> YOUR TASK
Go through the material under this sentence. Return every line holding "building".
++++ DATA EXTRACTS
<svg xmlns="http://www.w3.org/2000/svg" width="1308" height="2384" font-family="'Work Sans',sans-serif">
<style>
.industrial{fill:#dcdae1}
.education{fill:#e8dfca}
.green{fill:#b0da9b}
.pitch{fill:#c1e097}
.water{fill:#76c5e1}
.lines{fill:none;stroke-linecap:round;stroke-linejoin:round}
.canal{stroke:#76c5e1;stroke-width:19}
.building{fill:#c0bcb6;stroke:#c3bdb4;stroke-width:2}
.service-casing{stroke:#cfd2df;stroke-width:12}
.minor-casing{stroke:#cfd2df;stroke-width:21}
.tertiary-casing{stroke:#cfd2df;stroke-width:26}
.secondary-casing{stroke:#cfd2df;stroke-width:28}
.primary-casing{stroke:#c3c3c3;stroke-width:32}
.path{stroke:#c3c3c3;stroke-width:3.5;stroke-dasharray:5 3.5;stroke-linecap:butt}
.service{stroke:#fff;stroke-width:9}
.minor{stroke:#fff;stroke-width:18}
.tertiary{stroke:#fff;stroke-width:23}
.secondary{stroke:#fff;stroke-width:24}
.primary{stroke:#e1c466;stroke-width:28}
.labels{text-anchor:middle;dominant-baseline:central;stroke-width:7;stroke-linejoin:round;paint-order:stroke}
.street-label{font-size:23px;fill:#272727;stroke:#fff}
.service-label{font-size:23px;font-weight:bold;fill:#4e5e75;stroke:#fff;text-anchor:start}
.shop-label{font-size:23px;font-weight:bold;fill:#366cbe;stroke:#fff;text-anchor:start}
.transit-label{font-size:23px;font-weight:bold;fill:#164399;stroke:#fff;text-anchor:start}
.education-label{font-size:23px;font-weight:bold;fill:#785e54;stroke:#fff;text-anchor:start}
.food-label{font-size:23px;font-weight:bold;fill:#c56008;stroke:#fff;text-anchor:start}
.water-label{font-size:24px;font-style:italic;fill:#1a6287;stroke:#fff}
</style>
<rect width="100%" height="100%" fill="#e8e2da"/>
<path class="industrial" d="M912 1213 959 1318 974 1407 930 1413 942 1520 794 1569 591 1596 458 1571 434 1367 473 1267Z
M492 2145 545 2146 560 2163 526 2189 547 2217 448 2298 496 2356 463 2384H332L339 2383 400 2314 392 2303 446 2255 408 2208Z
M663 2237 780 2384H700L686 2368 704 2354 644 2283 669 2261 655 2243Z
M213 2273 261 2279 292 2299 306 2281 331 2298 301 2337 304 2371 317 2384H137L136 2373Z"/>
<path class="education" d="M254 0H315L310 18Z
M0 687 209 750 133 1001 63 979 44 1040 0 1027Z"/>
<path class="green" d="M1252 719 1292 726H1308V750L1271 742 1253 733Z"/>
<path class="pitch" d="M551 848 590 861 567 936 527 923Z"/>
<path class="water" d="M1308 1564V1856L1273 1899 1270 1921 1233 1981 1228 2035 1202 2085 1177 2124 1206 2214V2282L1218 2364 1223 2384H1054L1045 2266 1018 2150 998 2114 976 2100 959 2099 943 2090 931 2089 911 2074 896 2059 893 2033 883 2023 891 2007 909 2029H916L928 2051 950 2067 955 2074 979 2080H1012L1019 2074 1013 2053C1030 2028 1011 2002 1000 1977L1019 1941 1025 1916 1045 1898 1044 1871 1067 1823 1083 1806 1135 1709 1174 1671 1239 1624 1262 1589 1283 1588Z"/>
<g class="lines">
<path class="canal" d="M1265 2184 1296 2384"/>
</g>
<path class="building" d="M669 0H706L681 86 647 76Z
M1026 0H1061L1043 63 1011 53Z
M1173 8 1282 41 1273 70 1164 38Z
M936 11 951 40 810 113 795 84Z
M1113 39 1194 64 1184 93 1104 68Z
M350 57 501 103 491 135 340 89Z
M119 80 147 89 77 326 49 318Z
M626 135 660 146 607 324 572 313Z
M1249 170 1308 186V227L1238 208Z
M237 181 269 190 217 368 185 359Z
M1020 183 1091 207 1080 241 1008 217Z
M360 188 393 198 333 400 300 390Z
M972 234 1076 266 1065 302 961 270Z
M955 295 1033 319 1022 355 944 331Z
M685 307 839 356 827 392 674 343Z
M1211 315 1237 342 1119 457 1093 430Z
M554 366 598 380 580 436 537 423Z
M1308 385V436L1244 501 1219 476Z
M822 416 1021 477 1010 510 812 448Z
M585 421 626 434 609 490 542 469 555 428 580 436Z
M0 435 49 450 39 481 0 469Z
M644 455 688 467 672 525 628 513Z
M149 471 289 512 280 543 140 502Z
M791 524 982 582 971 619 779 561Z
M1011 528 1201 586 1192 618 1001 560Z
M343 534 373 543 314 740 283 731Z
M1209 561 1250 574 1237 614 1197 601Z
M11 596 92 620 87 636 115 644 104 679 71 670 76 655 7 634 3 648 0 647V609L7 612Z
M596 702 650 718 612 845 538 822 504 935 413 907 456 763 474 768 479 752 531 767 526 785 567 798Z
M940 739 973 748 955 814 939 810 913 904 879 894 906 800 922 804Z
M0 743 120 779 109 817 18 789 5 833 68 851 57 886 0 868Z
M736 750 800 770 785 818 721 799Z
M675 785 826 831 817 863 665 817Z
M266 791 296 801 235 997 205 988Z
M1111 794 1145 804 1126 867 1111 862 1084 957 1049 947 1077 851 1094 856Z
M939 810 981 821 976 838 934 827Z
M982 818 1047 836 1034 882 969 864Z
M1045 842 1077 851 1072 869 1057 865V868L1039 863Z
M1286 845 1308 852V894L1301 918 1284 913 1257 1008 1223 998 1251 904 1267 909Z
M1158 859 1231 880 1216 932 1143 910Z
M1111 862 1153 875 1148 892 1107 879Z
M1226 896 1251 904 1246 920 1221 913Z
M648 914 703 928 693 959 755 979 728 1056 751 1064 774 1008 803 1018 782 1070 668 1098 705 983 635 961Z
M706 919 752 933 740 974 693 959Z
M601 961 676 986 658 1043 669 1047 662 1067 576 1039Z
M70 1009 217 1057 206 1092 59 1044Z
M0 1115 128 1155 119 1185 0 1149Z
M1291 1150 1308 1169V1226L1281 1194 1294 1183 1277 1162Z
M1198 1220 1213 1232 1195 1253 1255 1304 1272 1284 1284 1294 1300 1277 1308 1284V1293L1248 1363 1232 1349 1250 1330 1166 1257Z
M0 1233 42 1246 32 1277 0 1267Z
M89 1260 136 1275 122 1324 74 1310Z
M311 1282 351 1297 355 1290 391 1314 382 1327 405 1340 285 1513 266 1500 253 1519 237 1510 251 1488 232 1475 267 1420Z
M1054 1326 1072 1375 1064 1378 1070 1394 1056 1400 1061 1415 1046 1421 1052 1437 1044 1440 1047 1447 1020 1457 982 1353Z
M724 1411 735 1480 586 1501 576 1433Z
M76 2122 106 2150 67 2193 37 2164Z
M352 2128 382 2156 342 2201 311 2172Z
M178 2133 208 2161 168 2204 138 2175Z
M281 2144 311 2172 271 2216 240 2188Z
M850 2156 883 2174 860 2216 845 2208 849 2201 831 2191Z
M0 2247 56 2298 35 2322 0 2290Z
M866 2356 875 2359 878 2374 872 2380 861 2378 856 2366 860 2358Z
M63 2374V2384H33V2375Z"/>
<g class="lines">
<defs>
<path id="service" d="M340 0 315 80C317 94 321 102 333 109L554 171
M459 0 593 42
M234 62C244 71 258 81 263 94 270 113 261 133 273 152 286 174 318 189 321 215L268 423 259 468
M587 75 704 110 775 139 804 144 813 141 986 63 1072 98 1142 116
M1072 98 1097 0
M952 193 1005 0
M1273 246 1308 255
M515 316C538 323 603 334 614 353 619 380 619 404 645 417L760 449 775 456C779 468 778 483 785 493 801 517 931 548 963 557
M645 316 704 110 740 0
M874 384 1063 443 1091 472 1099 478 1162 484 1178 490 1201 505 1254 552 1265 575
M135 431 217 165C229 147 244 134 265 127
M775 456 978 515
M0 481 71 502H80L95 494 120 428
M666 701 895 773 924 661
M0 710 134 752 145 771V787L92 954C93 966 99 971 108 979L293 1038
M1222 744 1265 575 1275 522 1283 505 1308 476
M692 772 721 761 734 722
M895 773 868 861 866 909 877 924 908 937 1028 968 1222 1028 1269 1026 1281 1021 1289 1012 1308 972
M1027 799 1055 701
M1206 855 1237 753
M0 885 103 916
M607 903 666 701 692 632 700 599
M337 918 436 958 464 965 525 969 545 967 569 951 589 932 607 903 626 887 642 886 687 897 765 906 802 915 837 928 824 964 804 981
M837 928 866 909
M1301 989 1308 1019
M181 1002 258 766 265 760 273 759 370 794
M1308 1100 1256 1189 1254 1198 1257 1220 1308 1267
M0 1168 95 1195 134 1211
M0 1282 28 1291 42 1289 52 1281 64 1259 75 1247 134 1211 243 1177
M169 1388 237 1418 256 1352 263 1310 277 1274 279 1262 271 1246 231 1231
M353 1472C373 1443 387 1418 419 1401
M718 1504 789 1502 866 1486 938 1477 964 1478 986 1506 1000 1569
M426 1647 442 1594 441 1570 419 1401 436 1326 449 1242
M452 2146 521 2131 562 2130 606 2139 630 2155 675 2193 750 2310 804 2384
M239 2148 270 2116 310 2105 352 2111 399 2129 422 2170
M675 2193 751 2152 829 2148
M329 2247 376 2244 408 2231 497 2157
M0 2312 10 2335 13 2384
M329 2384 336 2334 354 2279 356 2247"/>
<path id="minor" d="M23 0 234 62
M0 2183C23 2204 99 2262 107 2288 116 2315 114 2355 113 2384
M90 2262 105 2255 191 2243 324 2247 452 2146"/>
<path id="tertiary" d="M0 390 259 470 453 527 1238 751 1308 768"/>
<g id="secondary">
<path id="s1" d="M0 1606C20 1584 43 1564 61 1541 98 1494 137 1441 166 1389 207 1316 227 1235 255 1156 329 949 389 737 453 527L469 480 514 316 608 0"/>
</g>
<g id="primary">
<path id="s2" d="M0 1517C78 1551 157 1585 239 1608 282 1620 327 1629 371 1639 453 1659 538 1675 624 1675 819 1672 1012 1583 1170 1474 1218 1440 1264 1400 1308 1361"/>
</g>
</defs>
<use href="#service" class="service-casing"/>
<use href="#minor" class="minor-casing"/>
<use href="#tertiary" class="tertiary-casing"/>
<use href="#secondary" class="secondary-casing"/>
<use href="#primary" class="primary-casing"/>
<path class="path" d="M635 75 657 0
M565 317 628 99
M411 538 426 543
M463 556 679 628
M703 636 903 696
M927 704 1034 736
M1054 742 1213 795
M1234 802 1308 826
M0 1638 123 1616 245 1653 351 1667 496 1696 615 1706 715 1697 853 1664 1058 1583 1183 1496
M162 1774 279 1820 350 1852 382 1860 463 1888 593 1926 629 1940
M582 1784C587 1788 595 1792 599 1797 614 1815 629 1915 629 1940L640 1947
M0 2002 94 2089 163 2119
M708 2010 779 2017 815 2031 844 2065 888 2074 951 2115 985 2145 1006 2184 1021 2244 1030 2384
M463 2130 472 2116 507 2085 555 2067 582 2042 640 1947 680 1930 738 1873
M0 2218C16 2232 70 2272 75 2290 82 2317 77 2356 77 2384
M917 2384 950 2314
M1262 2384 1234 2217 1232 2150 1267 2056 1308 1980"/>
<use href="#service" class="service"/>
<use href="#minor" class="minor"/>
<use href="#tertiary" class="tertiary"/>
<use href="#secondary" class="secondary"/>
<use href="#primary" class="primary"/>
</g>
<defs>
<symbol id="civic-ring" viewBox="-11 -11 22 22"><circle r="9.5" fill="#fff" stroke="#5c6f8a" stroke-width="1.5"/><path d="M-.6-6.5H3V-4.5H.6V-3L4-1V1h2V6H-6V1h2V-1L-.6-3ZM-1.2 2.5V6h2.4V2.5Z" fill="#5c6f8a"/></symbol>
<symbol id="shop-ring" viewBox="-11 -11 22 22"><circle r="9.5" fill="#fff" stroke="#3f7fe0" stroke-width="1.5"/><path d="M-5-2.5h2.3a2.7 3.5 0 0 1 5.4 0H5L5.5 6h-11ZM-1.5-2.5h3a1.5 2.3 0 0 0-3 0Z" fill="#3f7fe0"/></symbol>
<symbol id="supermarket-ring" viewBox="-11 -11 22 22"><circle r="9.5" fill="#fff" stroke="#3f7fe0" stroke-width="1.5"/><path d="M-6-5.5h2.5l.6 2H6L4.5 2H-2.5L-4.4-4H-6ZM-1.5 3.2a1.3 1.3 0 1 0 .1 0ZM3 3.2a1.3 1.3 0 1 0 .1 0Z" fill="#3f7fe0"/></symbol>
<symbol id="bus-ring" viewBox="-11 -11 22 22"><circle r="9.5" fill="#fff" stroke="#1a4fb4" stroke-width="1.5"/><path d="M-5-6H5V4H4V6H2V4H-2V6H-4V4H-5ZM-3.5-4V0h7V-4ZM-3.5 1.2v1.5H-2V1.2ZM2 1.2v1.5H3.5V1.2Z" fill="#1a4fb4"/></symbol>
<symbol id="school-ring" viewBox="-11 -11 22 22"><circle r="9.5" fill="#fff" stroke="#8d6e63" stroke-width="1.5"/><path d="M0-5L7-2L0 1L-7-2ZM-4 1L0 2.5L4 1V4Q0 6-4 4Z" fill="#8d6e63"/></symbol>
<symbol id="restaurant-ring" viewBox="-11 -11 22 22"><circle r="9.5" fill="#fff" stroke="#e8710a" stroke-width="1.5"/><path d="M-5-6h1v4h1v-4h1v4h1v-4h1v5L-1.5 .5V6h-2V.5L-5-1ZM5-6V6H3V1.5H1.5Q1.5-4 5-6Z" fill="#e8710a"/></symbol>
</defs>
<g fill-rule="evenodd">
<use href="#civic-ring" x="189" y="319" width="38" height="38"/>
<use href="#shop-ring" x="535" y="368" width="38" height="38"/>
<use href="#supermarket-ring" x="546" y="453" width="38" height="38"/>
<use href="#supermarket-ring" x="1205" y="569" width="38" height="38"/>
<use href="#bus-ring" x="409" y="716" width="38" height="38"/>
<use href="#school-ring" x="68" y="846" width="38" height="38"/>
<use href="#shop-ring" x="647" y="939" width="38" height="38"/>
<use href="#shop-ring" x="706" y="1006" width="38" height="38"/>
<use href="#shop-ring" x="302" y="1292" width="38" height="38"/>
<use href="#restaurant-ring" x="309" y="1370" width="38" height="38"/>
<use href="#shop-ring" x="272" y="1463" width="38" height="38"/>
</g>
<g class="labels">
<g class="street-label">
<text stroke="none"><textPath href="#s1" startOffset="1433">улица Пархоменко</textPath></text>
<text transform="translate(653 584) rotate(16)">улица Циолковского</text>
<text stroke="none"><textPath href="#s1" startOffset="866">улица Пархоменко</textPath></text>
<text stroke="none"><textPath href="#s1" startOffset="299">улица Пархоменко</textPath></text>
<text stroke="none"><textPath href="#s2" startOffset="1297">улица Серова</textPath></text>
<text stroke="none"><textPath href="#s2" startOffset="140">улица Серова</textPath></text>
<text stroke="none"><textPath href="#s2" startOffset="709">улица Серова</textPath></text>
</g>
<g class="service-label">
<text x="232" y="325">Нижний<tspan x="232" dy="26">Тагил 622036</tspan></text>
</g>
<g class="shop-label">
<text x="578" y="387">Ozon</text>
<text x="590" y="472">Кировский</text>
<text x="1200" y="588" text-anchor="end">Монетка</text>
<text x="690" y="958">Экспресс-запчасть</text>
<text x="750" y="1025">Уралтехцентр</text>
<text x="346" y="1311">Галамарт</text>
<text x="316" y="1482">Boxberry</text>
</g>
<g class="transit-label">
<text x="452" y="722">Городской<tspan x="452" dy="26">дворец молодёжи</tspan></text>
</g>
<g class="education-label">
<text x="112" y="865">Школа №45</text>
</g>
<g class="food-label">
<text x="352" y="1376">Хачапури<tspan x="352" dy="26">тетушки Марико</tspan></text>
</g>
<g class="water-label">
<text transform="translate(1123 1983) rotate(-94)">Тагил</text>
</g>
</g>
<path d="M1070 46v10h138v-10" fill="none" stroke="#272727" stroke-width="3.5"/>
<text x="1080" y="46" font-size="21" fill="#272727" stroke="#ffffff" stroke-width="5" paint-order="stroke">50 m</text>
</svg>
++++++++
> RESPONSE
.building{fill:#c0bcb6;stroke:#c3bdb4;stroke-width:2}
<path class="building" d="M669 0H706L681 86 647 76Z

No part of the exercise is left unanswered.